### Data to process
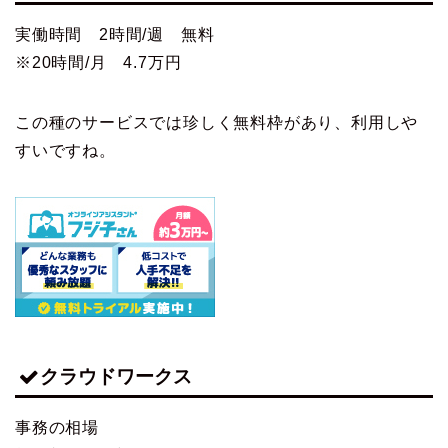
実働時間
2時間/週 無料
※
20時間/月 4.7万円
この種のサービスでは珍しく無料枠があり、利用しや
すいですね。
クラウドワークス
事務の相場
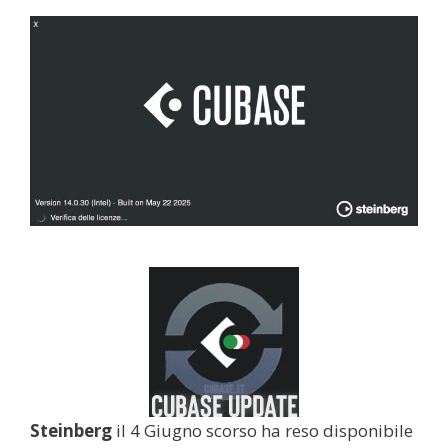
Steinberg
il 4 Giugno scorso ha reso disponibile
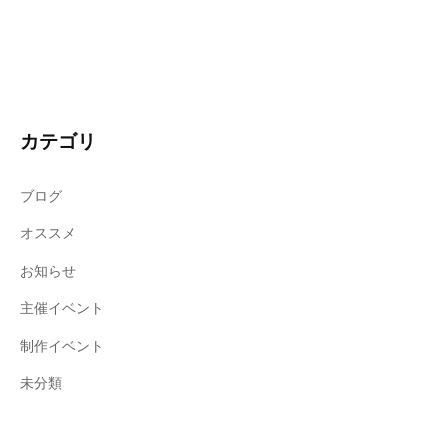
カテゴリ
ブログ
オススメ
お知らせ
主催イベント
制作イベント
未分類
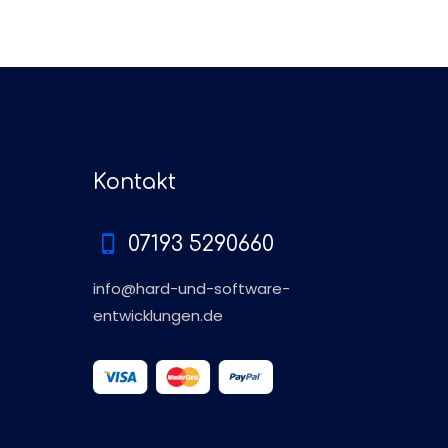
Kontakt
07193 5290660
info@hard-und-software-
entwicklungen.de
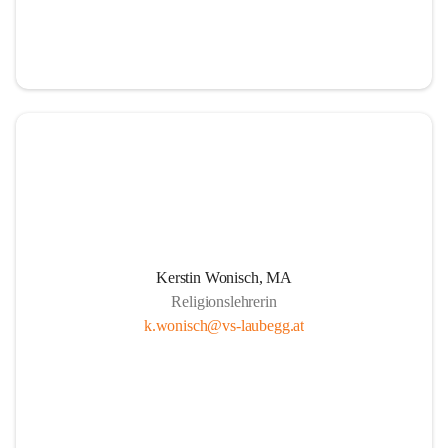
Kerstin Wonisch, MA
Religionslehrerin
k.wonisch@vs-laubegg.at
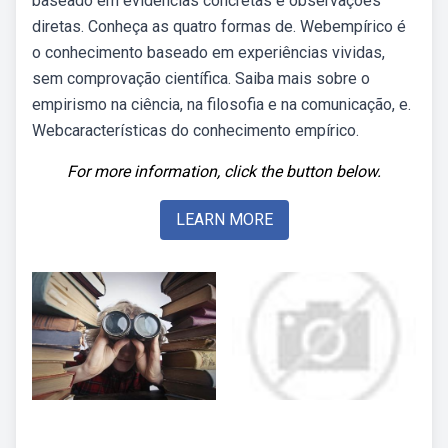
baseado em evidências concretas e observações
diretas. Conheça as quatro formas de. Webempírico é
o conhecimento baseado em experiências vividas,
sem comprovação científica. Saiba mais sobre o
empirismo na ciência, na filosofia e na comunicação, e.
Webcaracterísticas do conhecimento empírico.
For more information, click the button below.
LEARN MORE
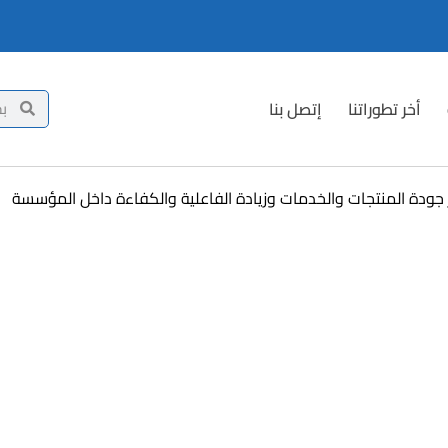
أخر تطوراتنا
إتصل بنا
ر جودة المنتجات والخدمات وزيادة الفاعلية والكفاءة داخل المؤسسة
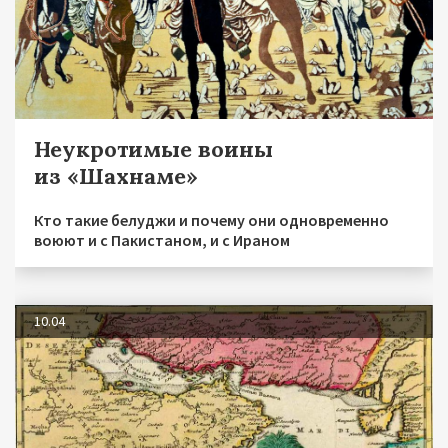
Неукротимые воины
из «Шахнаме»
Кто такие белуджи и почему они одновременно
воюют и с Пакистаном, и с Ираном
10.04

### Task description
Omit pictures and output the listing exactly.

### Written solution
実働時間
2時間/週 無料
※
20時間/月 4.7万円
この種のサービスでは珍しく無料枠があり、利用しや
すいですね。
クラウドワークス
事務の相場
Steinberg
il 4 Giugno scorso ha reso disponibile
カテゴリ
ブログ
オススメ
お知らせ
主催イベント
制作イベント
未分類
Kontakt
07193 5290660
info@hard-und-software-
entwicklungen.de
Kerstin Wonisch, MA
Religionslehrerin
k.wonisch@vs-laubegg.at
baseado em evidências concretas e observações
diretas. Conheça as quatro formas de. Webempírico é
o conhecimento baseado em experiências vividas,
sem comprovação científica. Saiba mais sobre o
empirismo na ciência, na filosofia e na comunicação, e.
Webcaracterísticas do conhecimento empírico.
For more information, click the button below.
LEARN MORE
أخر تطوراتنا
إتصل بنا
ر جودة المنتجات والخدمات وزيادة الفاعلية والكفاءة داخل المؤسسة
Неукротимые воины
из «Шахнаме»
Кто такие белуджи и почему они одновременно
воюют и с Пакистаном, и с Ираном
10.04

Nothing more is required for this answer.